Performance in Containers: optimizing containerized applications

Containers revolutionized how we deploy applications, but this abstraction has a cost. Inadequate configurations can transform a performant application into a bottleneck. This article explores how to optimize performance in containerized environments.

A container is not a virtual machine. Optimizing as if it were is the first mistake.

The Impact of Containers on Performance

Real overhead

Native application:     100 RPS baseline
Docker application:     95-98 RPS (2-5% overhead)
K8s application:        90-95 RPS (5-10% overhead)

The overhead is small, but configuration mistakes amplify it drastically:

Misconfigured container: 50-70 RPS
→ The problem isn't the container, it's the configuration

Sources of overhead

1. Network: overlay networks, NAT, iptables
2. Storage: copy-on-write, volumes
3. CPU: cgroups, scheduling
4. Memory: limits, OOM killer

Configuring Resources Correctly

CPU: requests vs limits

resources:
  requests:
    cpu: "500m"      # Guaranteed by scheduler
  limits:
    cpu: "1000m"     # Maximum allowed

Common mistakes:

# ❌ Limit too low - constant throttling
limits:
  cpu: "100m"

Your tasks =>
1. Please reproduce the container performance article starting at "The Impact of" and ending at "RPS (5-10% overhead)", swapping "overhead" for "cost" throughout.
2. In the container performance article, what throughput is listed for a misconfigured container?

Material shown =>
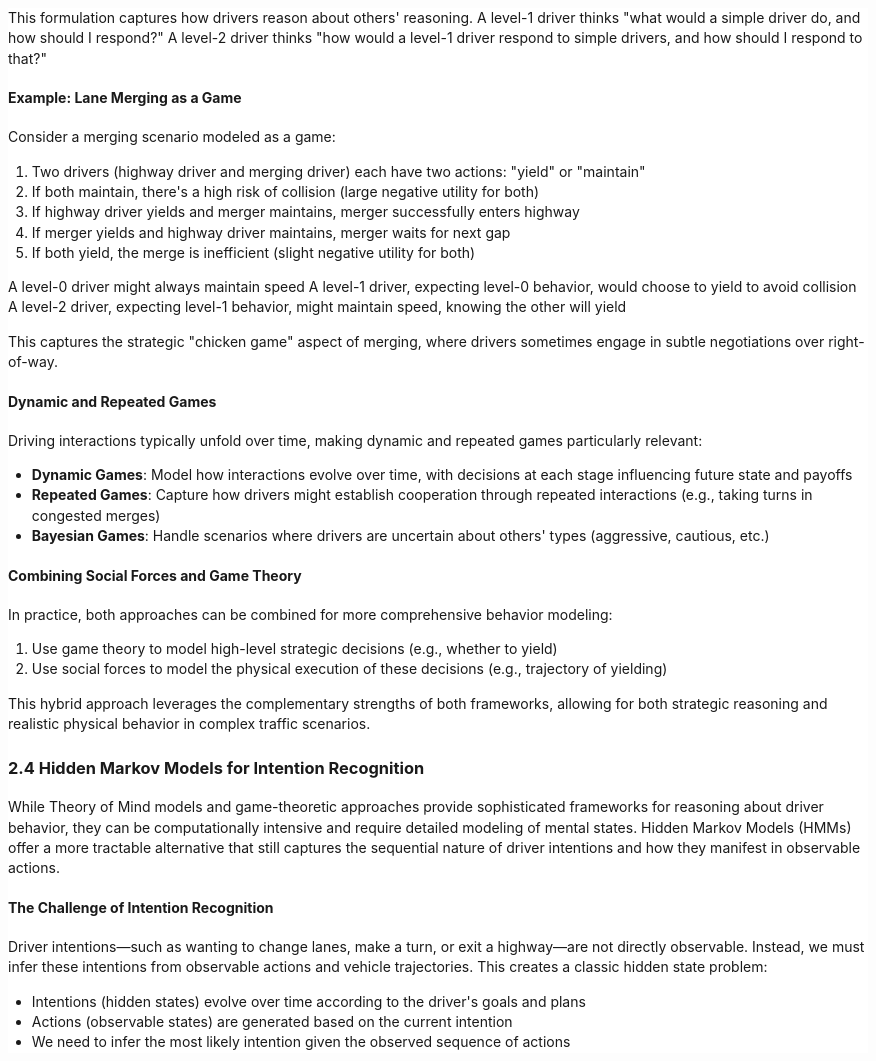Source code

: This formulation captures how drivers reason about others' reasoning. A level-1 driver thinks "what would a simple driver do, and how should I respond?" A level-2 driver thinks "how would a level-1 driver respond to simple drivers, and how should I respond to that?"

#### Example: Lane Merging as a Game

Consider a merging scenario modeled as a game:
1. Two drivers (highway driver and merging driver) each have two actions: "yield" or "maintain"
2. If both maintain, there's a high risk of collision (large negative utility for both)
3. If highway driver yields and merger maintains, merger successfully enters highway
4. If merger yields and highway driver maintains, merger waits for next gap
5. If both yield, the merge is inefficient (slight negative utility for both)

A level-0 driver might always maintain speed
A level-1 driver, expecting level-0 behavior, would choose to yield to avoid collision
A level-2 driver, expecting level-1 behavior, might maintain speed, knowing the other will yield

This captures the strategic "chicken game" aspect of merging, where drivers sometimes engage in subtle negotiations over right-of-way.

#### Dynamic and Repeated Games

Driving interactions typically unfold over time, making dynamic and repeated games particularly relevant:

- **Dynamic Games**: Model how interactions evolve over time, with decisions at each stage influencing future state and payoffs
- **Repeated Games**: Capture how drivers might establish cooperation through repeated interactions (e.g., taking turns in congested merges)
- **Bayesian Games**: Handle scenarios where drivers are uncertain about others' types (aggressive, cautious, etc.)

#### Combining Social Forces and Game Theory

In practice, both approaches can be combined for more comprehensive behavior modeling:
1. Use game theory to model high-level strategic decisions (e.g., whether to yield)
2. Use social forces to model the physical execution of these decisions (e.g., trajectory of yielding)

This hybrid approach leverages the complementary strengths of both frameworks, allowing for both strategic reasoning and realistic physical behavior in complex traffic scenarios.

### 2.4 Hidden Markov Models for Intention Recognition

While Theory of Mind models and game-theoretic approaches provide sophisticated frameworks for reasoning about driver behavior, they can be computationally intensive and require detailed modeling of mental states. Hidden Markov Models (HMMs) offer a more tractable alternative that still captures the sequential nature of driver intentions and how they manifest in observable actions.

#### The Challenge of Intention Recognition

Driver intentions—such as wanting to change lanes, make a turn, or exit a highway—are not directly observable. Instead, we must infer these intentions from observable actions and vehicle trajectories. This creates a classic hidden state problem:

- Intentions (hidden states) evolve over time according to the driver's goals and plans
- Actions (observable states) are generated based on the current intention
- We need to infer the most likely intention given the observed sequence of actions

--

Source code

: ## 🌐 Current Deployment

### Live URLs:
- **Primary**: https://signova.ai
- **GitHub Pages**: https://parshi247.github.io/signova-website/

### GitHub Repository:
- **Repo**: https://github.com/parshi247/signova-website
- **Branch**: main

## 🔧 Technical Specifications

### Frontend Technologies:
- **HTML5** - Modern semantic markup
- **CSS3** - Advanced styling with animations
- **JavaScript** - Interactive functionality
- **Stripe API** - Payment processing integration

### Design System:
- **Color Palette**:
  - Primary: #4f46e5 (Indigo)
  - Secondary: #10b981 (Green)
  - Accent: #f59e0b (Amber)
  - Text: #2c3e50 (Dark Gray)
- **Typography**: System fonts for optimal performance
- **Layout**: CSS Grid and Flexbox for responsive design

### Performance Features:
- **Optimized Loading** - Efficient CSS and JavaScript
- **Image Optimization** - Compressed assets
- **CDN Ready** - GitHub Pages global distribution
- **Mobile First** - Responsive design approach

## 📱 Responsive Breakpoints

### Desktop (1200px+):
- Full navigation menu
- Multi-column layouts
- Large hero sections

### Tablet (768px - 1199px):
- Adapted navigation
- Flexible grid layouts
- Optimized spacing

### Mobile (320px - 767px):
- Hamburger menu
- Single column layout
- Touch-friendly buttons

Set of answers =>
1.
The Impact of Containers on Performance

Real cost

Native application:     100 RPS baseline
Docker application:     95-98 RPS (2-5% cost)
K8s application:        90-95 RPS (5-10% cost)

2. 50-70 RPS